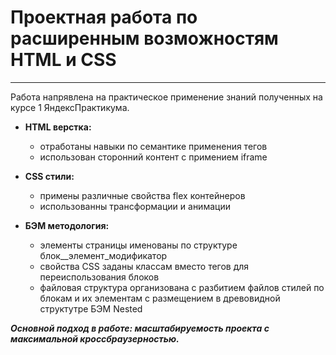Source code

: # Проектная работа по расширенным возможностям HTML и CSS
------
Работа напрявлена на практическое применение знаний полученных на курсе 1 ЯндексПрактикума.

* __HTML верстка:__
    * отработаны навыки по семантике применения тегов
    * использован сторонний контент с примением iframe

* __CSS стили:__
    * примены различные свойства flex контейнеров
    * использованны трансформации и анимации

* __БЭМ методология:__
    * элементы страницы именованы по структуре блок__элемент_модификатор
    * свойства CSS заданы классам вместо тегов для переиспользования блоков
    * файловая структура организована с разбитием файлов стилей по блокам и их элементам с размещением в древовидной структутре БЭМ Nested

__*Основной подход в работе: масштабируемость проекта с максимальной кроссбраузерностью.*__
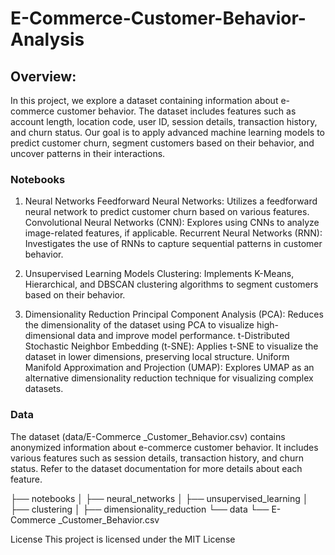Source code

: # E-Commerce-Customer-Behavior-Analysis

## Overview: 
In this project, we explore a dataset containing information about e-commerce customer behavior. The dataset includes features such as account length, location code, user ID, session details, transaction history, and churn status. Our goal is to apply advanced machine learning models to predict customer churn, segment customers based on their behavior, and uncover patterns in their interactions.

### Notebooks

1. Neural Networks
Feedforward Neural Networks: Utilizes a feedforward neural network to predict customer churn based on various features.
Convolutional Neural Networks (CNN): Explores using CNNs to analyze image-related features, if applicable.
Recurrent Neural Networks (RNN): Investigates the use of RNNs to capture sequential patterns in customer behavior.

2. Unsupervised Learning Models
Clustering: Implements K-Means, Hierarchical, and DBSCAN clustering algorithms to segment customers based on their behavior.

3. Dimensionality Reduction
Principal Component Analysis (PCA): Reduces the dimensionality of the dataset using PCA to visualize high-dimensional data and improve model performance.
t-Distributed Stochastic Neighbor Embedding (t-SNE): Applies t-SNE to visualize the dataset in lower dimensions, preserving local structure.
Uniform Manifold Approximation and Projection (UMAP): Explores UMAP as an alternative dimensionality reduction technique for visualizing complex datasets.

### Data
The dataset (data/E-Commerce _Customer_Behavior.csv) contains anonymized information about e-commerce customer behavior. It includes various features such as session details, transaction history, and churn status. Refer to the dataset documentation for more details about each feature.

├── notebooks
│   ├── neural_networks
│   ├── unsupervised_learning
│   ├── clustering
│   ├── dimensionality_reduction
└── data
    └── E-Commerce _Customer_Behavior.csv

License
This project is licensed under the MIT License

What you need to do: Retype the text of every row above character for character, leaving out the pictures.

Expected output:
Source code

: # Проектная работа по расширенным возможностям HTML и CSS
------
Работа напрявлена на практическое применение знаний полученных на курсе 1 ЯндексПрактикума.

* __HTML верстка:__
    * отработаны навыки по семантике применения тегов
    * использован сторонний контент с примением iframe

* __CSS стили:__
    * примены различные свойства flex контейнеров
    * использованны трансформации и анимации

* __БЭМ методология:__
    * элементы страницы именованы по структуре блок__элемент_модификатор
    * свойства CSS заданы классам вместо тегов для переиспользования блоков
    * файловая структура организована с разбитием файлов стилей по блокам и их элементам с размещением в древовидной структутре БЭМ Nested

__*Основной подход в работе: масштабируемость проекта с максимальной кроссбраузерностью.*__
Source code

: # E-Commerce-Customer-Behavior-Analysis

## Overview: 
In this project, we explore a dataset containing information about e-commerce customer behavior. The dataset includes features such as account length, location code, user ID, session details, transaction history, and churn status. Our goal is to apply advanced machine learning models to predict customer churn, segment customers based on their behavior, and uncover patterns in their interactions.

### Notebooks

1. Neural Networks
Feedforward Neural Networks: Utilizes a feedforward neural network to predict customer churn based on various features.
Convolutional Neural Networks (CNN): Explores using CNNs to analyze image-related features, if applicable.
Recurrent Neural Networks (RNN): Investigates the use of RNNs to capture sequential patterns in customer behavior.

2. Unsupervised Learning Models
Clustering: Implements K-Means, Hierarchical, and DBSCAN clustering algorithms to segment customers based on their behavior.

3. Dimensionality Reduction
Principal Component Analysis (PCA): Reduces the dimensionality of the dataset using PCA to visualize high-dimensional data and improve model performance.
t-Distributed Stochastic Neighbor Embedding (t-SNE): Applies t-SNE to visualize the dataset in lower dimensions, preserving local structure.
Uniform Manifold Approximation and Projection (UMAP): Explores UMAP as an alternative dimensionality reduction technique for visualizing complex datasets.

### Data
The dataset (data/E-Commerce _Customer_Behavior.csv) contains anonymized information about e-commerce customer behavior. It includes various features such as session details, transaction history, and churn status. Refer to the dataset documentation for more details about each feature.

├── notebooks
│   ├── neural_networks
│   ├── unsupervised_learning
│   ├── clustering
│   ├── dimensionality_reduction
└── data
    └── E-Commerce _Customer_Behavior.csv

License
This project is licensed under the MIT License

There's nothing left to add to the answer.